Al-Husn (, also spelled al-Hisn) is a large village in northwestern Syria, administratively part of the Homs Governorate, located west of Homs and north of the border with Lebanon. Nearby localities include al-Huwash to the east, Anaz to the southeast, Aridah to the south, al-Zarah to the southwest, Zweitina to the west, al-Nasirah and Marmarita to the northwest, Muqlus to the north and Mazinah to the northeast.

According to the Syria Central Bureau of Statistics (CBS), al-Husn had a population of 8,980 in the 2004 census. It is the largest village in the al-Huwash nahiyah ("subdistrict"), which consisted of 19 localities with a collective population of 24,684 in 2004. The inhabitants of the village are predominantly Sunni Muslims, with a Christian minority, in an area largely populated by Christians that is known as Wadi al-Nasara ("Valley of the Christians.") The village has a Greek Catholic Church.

The village is built around the Krak des Chevaliers fortress (known as Hisn al-Akrad in Arabic) and the name al-Husn means "the Castle." The building itself used to be inhabited until its residents were evacuated by the French authorities who wanted to excavate the site.

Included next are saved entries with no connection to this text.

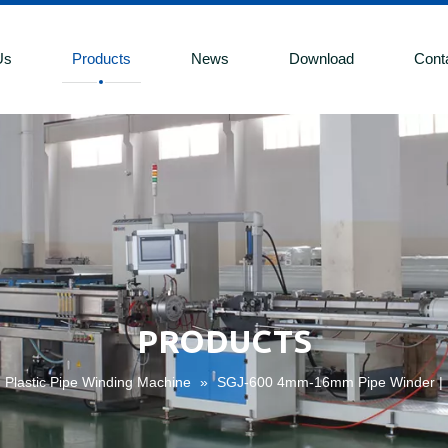
Us
Products
News
Download
Cont
PRODUCTS
Plastic Pipe Winding Machine
»
SGJ-600 4mm-16mm Pipe Winder | D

However, those who were dispersed built their homes outside the fortress and later benefited financially from the tourism it generated. The village has since developed with little civic planning, which has resulted in urban sprawl surrounding the fortress. A restaurant called Al-Kala'a Restaurant that is popular with tourists is located on a hill in the village.

In 2014 it was the site of a battle of the Syrian Civil War.